So much of the plot of Nomen Omen sounds like poetry. The heroine is the colorblind daughter of three mothers. The three mothers met on an auto crash that spilled countless apples onto a deserted highway halfway into the decade that would end the last millennium. What opens in color with splashes of white slides into a black and white rendering with splashes of color. It’s a deeply poetic journey into a very conceptually ambitious story by Marco Bucci. The writer is someone who espouses the belief that traditional magic is real. He warns that the 15-part series will build into a cruel story. He describes the comic book as a group ritual. There’s a dizzying amount of conceptual depth in the story that serves as a firm foundation for carefully-crafted moments in the lives of a few people on the edge of magic who get thrust directly into it. It’s a very appealing opening to what might be a brilliant series.

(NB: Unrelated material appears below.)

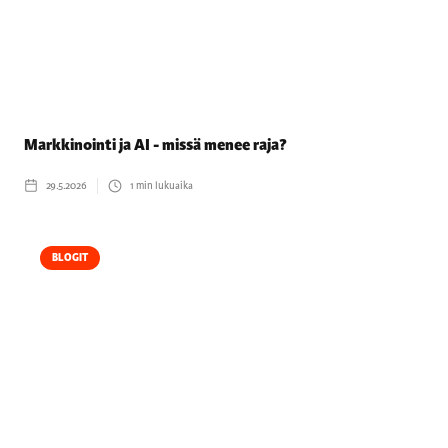
Markkinointi ja AI - missä menee raja?
29.5.2026
1
min lukuaika
BLOGIT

Jocopo Camagni brings drama and magic to the page with compellingly fresh visuals that are tied to the natural world through supernatural energy. The beauty of the American southwest comes in beautiful colors as Becky’s origin is detailed. The nighttime accident has a beautiful kind of brutality about it as an overturned truck in the night has spilled out an ocean of blood-red apples. The second half of the issue is beautiful in its own way. Becky has achromatopsia--color blindness. The entire second half of the issue is sympathetic to the condition...entirely in black and white with the occasional vivid splash of color. It’s a very beautiful opening issue.
A fifteen-part series focussing on magic that is itself an exercise in a kind of group magic, Nomen Omen is a very ambitious, little project. Given the very intricately-balanced nature of the first series and the thoughtful way that it’s been placed on the page, Nomen Omen might turn out to be one of the more accomplished series to come out in 2019/2020. It’s certainly on track to do so in its opening chapter.